[Stored data]
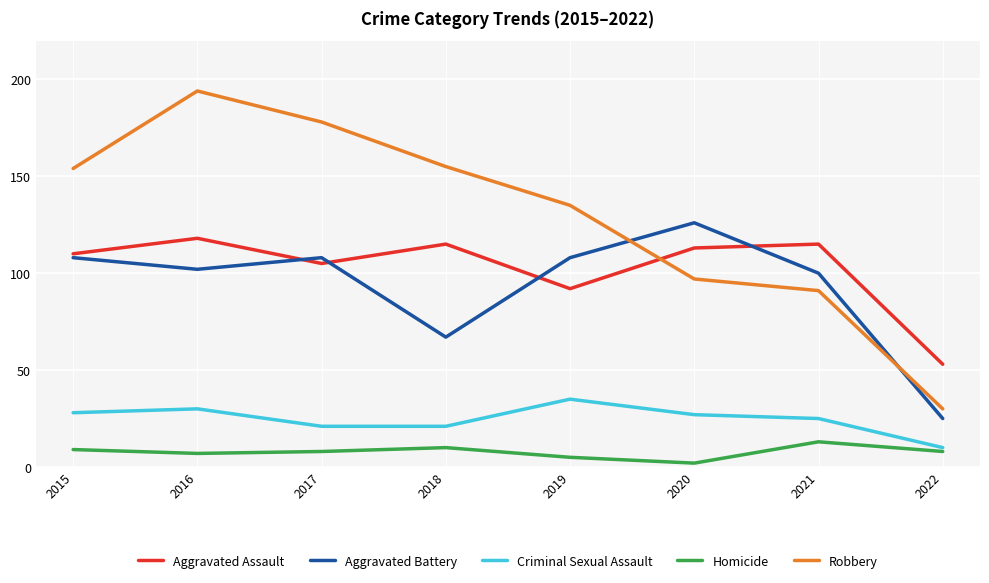

What value does the Criminal Sexual Assault series have at 2018?

21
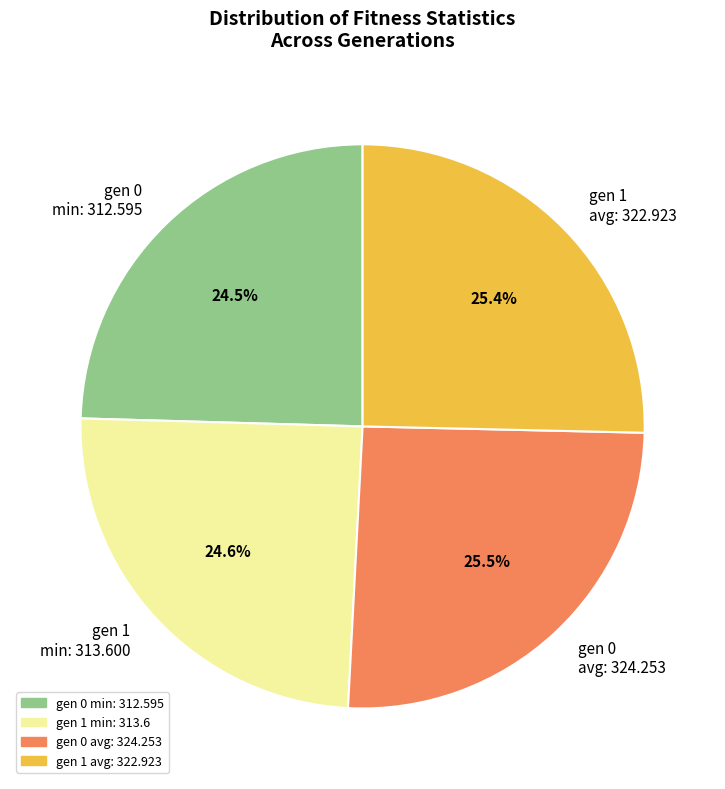

Which has a higher value, gen 1 avg: 322.923 or gen 0 min: 312.595?

gen 1 avg: 322.923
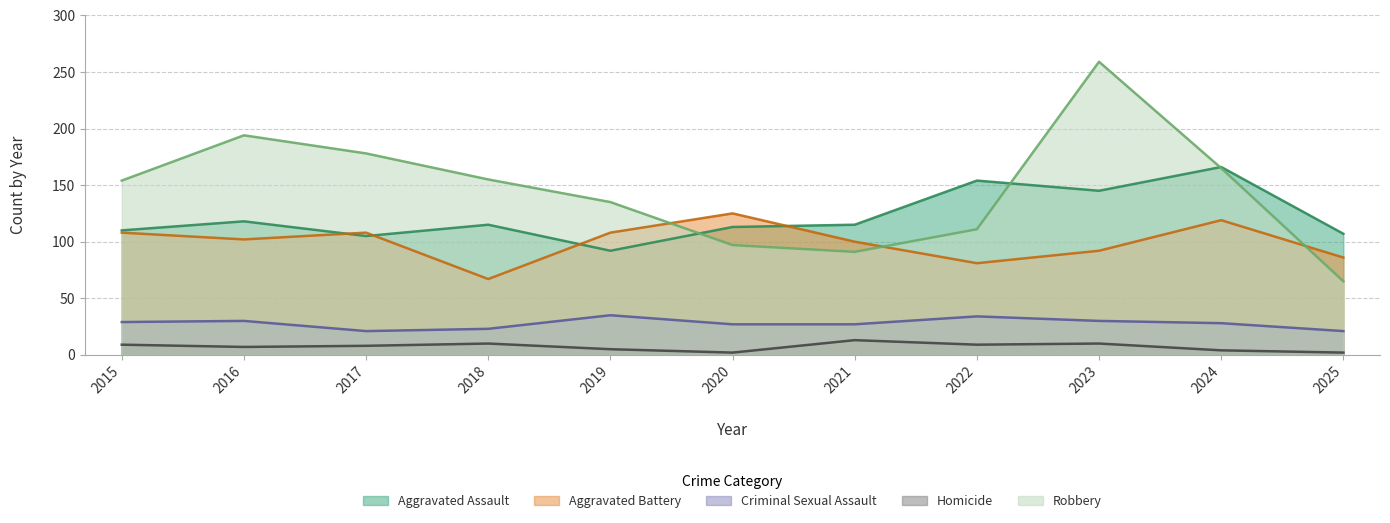

How many lines are shown in the chart?

5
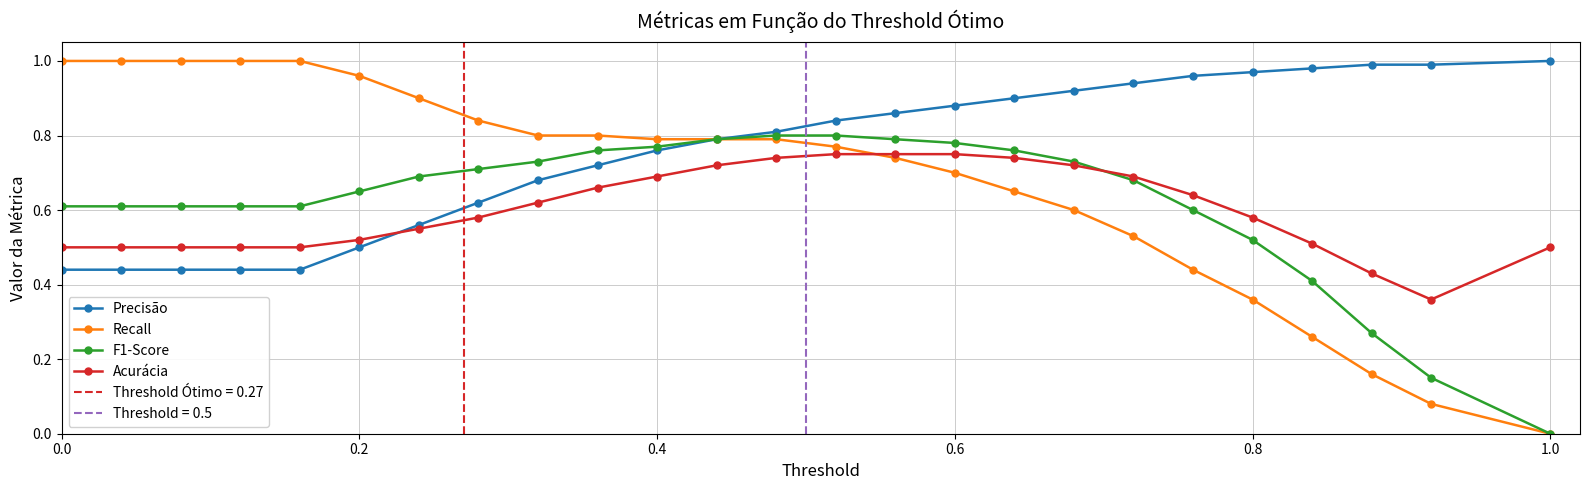

How many values in the F1-Score series exceed 0?

24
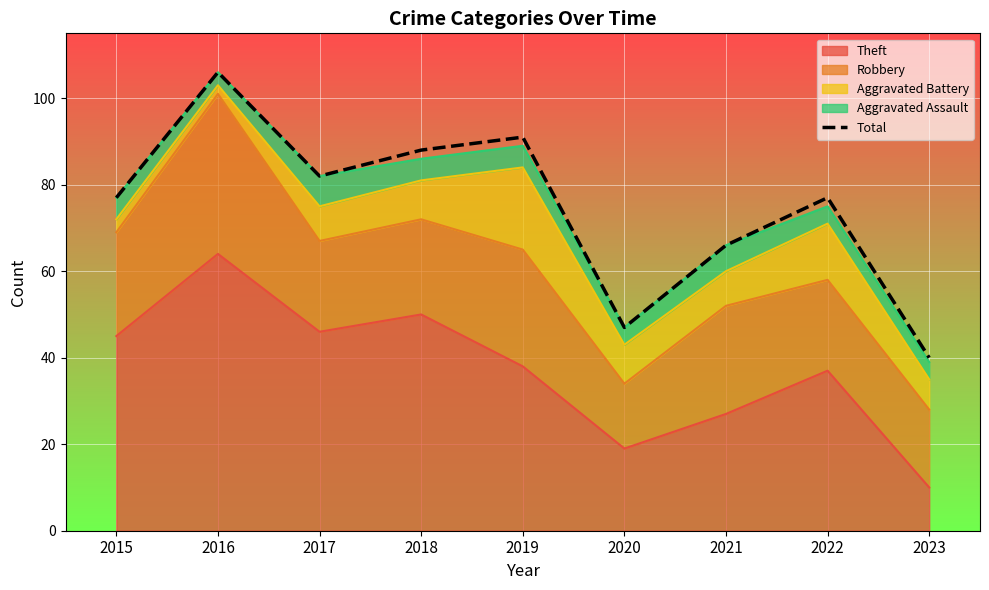

How many values exceed 77?

4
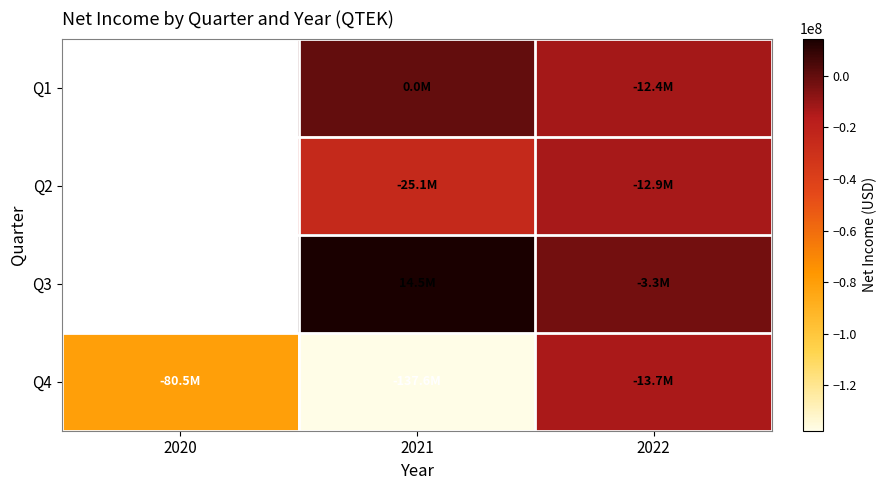

The value of Q3 at 2022 is -1814903.6. True or false?

False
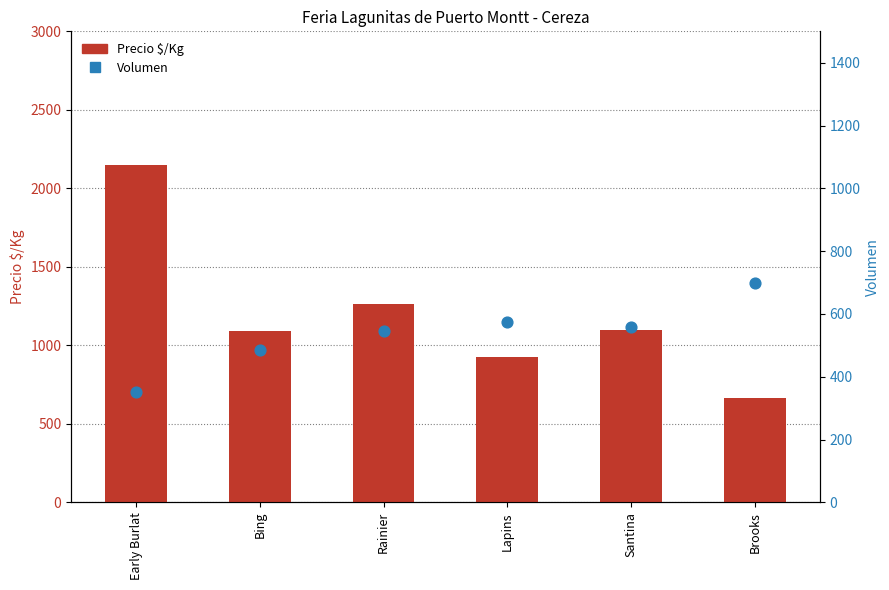

Which series contains the lowest Y value?

Volumen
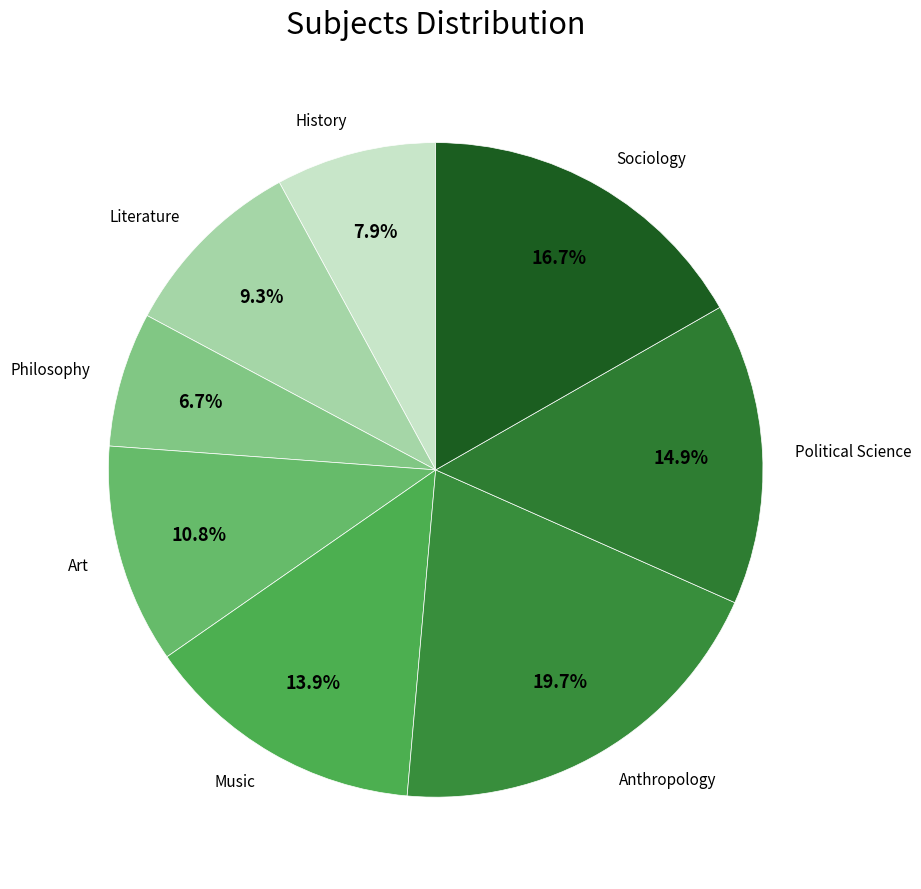

Count the number of slices in the pie.

8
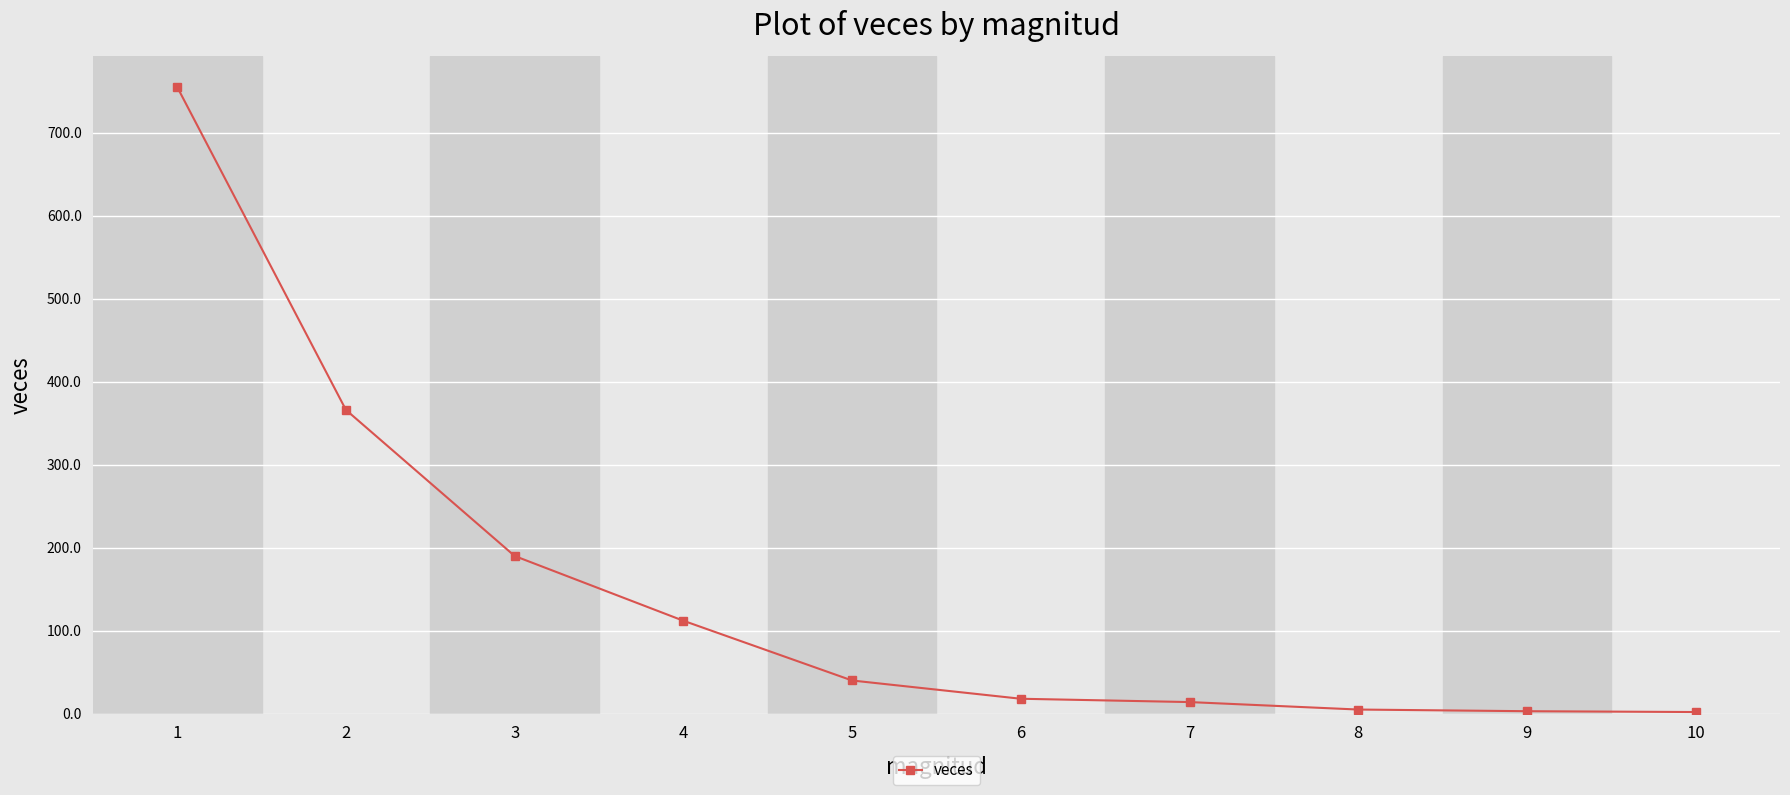

What is the change in value from 3 to 4?

-78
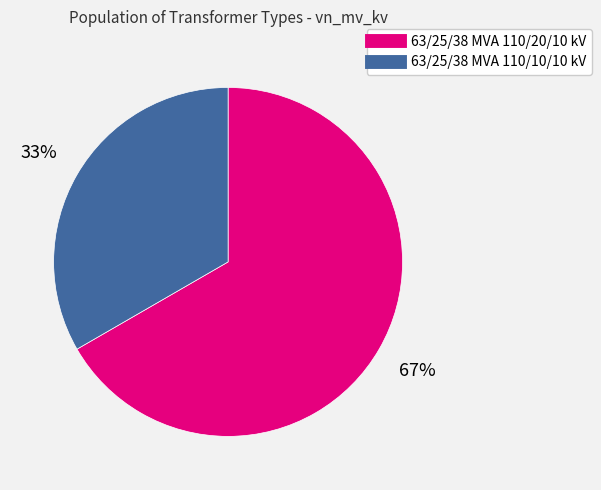

Do 63/25/38 MVA 110/20/10 kV and 63/25/38 MVA 110/10/10 kV together represent more than half of the pie?

Yes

What you are asked to do → Set down every one of the records above verbatim, omitting the pictures from your answer.

Result of the exercise →
What value does the Criminal Sexual Assault series have at 2018?

21

Which has a higher value, gen 1 avg: 322.923 or gen 0 min: 312.595?

gen 1 avg: 322.923

How many lines are shown in the chart?

5

How many values in the F1-Score series exceed 0?

24

How many values exceed 77?

4

The value of Q3 at 2022 is -1814903.6. True or false?

False

Which series contains the lowest Y value?

Volumen

Count the number of slices in the pie.

8

What is the change in value from 3 to 4?

-78

Do 63/25/38 MVA 110/20/10 kV and 63/25/38 MVA 110/10/10 kV together represent more than half of the pie?

Yes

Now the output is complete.